Usually I see that in the structural operational semantics representation for the while loop, the program state don't change:
$(while \> B \> do \>S, \sigma) \rightarrow (if \>B \> then \>S; (while \> B \> do \>S) \> else \> SKIP, \sigma)$
For me, this not intuitive, if the state don't change (i.e. the status of the memory stays the same) then $B$ will continue to stay true and the program will never terminate.
Can anyone please explain why the state don't change in this rule?
The state can change in subsequent reduction steps because on the right hand side of
$$ \langle while\ B\ do\ S, \sigma \rangle \quad\rightarrow\quad \langle if\ B\ then\ ( {\color{red}{S}};\ while\ B\ do\ S )\ else\ skip, \sigma\rangle $$
the $while$-loop is guarded (preceeded) by $S$. The computation of $S$ may change the state so that the condition $B$ can evaluate to $\mathsf{false}$.

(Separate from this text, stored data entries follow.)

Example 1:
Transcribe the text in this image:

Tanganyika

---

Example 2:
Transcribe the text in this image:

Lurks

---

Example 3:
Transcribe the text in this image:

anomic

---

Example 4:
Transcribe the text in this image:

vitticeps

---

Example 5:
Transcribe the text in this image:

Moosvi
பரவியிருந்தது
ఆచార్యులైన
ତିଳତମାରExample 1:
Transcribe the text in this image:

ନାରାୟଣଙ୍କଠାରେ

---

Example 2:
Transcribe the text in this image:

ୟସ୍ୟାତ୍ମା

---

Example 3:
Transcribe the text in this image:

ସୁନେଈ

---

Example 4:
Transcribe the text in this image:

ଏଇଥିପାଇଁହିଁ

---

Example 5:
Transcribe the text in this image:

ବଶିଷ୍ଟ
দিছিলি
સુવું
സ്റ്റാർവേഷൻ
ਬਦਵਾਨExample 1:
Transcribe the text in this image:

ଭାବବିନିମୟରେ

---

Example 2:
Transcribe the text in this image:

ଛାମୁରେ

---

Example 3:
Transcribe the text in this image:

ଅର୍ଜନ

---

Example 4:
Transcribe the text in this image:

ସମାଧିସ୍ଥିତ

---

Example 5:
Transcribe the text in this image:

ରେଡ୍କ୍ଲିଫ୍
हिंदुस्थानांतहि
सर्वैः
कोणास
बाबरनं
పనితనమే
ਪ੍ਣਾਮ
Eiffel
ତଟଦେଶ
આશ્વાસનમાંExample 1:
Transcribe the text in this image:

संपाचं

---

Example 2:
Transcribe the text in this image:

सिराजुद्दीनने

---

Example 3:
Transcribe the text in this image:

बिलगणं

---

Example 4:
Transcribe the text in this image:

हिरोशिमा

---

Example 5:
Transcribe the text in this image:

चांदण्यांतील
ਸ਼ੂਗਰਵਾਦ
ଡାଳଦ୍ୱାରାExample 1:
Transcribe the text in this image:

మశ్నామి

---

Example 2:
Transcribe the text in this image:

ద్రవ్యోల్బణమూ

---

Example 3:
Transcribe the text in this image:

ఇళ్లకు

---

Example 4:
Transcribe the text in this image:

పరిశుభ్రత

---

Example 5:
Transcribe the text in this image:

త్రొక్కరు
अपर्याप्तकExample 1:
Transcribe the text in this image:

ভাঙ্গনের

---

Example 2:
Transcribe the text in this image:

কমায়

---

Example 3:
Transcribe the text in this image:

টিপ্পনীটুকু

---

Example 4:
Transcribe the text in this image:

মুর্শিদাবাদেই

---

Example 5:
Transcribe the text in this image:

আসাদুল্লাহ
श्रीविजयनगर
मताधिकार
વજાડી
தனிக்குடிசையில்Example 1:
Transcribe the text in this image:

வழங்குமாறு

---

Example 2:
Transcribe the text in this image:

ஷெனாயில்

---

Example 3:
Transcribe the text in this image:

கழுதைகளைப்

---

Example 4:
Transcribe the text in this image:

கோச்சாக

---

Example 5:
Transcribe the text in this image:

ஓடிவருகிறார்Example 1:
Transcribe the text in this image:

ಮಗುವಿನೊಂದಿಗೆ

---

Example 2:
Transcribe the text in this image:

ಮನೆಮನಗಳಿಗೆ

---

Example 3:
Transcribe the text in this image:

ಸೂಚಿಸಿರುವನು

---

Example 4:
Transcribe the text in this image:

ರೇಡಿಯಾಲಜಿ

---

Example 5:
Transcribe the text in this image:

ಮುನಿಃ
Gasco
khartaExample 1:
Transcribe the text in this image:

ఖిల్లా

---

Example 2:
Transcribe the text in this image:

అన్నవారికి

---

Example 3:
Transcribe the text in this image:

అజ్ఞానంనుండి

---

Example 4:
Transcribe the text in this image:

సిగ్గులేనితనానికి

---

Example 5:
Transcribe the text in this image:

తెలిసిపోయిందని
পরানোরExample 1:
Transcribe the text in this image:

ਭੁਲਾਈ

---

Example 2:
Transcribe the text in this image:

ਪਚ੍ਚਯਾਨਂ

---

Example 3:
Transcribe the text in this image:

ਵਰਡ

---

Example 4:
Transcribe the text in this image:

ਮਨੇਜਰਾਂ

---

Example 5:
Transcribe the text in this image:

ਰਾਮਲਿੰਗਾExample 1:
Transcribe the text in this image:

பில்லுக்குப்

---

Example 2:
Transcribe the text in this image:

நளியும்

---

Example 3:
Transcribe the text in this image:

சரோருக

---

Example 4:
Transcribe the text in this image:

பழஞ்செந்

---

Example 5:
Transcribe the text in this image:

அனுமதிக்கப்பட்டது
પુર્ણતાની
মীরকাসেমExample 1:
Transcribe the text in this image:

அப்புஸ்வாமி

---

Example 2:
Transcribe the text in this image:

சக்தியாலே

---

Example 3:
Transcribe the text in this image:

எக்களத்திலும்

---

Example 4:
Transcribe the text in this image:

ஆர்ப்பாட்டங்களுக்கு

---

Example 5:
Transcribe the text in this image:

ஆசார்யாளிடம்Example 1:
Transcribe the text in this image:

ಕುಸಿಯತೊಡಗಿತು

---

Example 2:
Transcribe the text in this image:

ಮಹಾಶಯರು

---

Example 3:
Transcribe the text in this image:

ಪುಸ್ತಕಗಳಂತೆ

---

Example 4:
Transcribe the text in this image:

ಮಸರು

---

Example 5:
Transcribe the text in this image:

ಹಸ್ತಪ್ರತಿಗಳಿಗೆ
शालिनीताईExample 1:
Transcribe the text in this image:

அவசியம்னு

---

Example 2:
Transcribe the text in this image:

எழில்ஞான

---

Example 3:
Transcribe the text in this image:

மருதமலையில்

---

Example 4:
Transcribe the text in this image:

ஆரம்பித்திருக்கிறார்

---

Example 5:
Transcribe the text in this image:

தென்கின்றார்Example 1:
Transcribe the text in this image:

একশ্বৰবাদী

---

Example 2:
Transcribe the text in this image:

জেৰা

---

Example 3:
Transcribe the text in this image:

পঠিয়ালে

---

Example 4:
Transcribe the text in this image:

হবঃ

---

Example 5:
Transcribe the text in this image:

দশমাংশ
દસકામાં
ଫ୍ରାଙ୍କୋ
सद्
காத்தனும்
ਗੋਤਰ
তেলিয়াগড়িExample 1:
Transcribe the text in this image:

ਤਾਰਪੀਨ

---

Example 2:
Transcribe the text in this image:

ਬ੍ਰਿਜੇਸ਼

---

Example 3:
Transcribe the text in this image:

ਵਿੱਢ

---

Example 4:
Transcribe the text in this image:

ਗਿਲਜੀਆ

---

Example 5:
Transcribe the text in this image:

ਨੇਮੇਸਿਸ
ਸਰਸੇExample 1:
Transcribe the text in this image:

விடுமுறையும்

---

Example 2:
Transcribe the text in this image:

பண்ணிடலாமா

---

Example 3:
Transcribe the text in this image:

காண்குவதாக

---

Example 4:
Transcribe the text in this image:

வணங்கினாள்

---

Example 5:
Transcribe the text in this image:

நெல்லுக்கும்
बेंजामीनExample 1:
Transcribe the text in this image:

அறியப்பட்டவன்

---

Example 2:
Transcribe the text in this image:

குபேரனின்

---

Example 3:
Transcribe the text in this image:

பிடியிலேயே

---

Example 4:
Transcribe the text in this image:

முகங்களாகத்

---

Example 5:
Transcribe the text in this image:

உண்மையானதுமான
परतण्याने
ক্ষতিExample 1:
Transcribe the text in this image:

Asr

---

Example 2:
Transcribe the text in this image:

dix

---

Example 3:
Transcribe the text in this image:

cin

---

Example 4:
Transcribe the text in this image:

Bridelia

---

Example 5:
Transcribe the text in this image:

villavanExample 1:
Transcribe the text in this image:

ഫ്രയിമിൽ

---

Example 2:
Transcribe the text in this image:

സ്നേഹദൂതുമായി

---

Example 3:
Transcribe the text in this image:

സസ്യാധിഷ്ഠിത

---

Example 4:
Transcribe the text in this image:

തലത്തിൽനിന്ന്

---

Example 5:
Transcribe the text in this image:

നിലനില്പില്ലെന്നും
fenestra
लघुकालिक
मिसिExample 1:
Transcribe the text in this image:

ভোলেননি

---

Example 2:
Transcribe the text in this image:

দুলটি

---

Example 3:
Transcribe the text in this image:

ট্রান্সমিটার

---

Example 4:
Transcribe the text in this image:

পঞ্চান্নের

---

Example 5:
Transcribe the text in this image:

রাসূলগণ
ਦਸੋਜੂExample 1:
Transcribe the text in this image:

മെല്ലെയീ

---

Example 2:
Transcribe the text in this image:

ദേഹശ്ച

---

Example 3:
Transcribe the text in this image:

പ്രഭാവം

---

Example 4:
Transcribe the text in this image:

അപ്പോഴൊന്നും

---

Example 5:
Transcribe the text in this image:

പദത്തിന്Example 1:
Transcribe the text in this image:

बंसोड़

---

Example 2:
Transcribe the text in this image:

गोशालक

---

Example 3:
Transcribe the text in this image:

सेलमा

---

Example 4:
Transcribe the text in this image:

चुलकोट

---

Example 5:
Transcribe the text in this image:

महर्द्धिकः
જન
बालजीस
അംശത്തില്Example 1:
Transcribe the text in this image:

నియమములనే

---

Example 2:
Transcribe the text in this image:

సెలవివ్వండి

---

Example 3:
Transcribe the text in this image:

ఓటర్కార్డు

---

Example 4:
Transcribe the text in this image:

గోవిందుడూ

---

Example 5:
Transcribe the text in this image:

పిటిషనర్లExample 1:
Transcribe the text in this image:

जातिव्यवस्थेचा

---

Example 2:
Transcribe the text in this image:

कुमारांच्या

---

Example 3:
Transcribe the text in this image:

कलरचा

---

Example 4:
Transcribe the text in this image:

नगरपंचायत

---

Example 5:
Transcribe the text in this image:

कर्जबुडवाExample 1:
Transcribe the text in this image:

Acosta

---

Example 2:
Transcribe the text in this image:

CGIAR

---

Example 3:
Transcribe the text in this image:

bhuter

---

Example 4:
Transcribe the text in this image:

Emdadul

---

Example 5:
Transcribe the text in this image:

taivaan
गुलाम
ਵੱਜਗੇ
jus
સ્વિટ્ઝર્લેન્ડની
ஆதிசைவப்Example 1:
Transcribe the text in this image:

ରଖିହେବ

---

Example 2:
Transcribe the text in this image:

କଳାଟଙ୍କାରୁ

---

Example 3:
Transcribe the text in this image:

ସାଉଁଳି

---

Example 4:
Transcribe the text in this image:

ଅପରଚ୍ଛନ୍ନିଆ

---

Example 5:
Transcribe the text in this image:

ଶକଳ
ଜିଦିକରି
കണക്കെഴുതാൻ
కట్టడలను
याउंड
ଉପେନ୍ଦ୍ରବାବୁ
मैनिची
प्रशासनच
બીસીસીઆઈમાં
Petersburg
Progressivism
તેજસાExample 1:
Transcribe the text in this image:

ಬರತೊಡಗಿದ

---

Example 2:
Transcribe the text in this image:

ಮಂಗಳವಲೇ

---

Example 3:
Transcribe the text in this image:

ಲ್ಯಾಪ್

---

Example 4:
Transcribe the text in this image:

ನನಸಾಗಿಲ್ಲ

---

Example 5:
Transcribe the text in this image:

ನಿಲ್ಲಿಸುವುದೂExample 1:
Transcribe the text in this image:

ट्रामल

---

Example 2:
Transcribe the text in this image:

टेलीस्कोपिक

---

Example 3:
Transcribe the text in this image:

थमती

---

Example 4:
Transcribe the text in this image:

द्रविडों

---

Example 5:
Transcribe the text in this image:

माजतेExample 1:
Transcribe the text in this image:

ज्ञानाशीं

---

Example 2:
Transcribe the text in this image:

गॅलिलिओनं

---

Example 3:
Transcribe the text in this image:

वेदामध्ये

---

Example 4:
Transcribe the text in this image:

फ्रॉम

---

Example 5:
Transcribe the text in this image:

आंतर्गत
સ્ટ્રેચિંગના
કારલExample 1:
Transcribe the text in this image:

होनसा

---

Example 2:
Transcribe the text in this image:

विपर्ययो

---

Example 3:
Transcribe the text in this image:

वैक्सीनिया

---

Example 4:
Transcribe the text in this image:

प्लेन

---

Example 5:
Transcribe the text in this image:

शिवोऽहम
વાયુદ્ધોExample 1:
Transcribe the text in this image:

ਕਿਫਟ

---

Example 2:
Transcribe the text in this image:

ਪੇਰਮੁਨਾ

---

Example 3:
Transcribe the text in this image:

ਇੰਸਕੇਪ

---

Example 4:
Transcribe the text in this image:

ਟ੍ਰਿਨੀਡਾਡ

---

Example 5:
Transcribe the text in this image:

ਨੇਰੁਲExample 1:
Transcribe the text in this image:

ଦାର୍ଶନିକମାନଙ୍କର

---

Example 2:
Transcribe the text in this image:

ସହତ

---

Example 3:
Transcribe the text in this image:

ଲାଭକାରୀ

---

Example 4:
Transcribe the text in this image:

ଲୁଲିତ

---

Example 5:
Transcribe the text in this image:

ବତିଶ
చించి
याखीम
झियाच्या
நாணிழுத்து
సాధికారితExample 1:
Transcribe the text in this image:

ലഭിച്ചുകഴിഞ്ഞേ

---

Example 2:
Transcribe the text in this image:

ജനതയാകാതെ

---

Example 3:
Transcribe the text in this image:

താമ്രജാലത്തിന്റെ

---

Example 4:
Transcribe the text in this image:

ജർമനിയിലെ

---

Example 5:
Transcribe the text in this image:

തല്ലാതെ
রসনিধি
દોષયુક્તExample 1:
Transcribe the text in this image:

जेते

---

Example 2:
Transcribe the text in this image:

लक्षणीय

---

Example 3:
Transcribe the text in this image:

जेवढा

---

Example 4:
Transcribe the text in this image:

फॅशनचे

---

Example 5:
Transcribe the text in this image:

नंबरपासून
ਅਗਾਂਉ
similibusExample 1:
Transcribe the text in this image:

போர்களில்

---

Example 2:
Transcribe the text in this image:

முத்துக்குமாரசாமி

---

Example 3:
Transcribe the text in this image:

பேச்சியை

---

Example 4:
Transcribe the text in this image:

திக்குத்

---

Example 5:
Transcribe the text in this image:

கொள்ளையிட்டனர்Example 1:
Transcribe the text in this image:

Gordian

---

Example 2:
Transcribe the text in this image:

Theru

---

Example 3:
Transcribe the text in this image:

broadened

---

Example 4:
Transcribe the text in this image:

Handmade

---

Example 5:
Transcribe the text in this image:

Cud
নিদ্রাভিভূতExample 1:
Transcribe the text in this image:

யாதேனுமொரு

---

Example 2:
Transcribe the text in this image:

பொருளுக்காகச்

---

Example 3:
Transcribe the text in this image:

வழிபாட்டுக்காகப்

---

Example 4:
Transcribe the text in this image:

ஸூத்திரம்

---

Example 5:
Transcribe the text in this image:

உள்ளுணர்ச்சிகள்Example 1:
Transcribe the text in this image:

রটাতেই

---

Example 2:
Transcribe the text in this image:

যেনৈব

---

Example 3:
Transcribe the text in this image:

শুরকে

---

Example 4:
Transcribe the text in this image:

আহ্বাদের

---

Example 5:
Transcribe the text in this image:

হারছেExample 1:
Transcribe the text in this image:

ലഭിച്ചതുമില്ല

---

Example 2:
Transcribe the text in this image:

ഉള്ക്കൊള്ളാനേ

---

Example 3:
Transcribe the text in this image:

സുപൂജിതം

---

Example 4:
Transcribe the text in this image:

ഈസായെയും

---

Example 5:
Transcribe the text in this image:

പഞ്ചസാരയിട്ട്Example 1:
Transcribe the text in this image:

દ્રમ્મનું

In programming language semantics, the notion of program state is not a vague philosophical notion, but a very precise mathematical one. A state $s$ in this small-step operational semantics is a partial function
$$ s : \mathbf{Var} \hookrightarrow \mathbb{Z} $$
that records the values of the variables. So if $s\, x = v$, then variable $x$ has value $v$. The state is necessarily a partial function, since it only makes sense to record the values of variables that actually occur.
The unfolding axiom
$$ \langle \texttt{while}\; b\; \texttt{do}\; S,s \rangle \Rightarrow \langle \texttt{if}\; b\; \texttt{then}\; S; \texttt{while}\; b\; \texttt{do}\; S \; \texttt{else skip},s \rangle$$
is simply telling us that we unfold a while-loop into a conditional statement, one of whose branches contains the loop. No variables will change their value because of this, and for this reason the state does not change.
The state $\sigma$ does not change when we consider $B$ to decide whether to perform one iteration of the loop, but it can change later when we run the body $S$. And so, the next time we consider $B$, there can be a change of $\sigma$.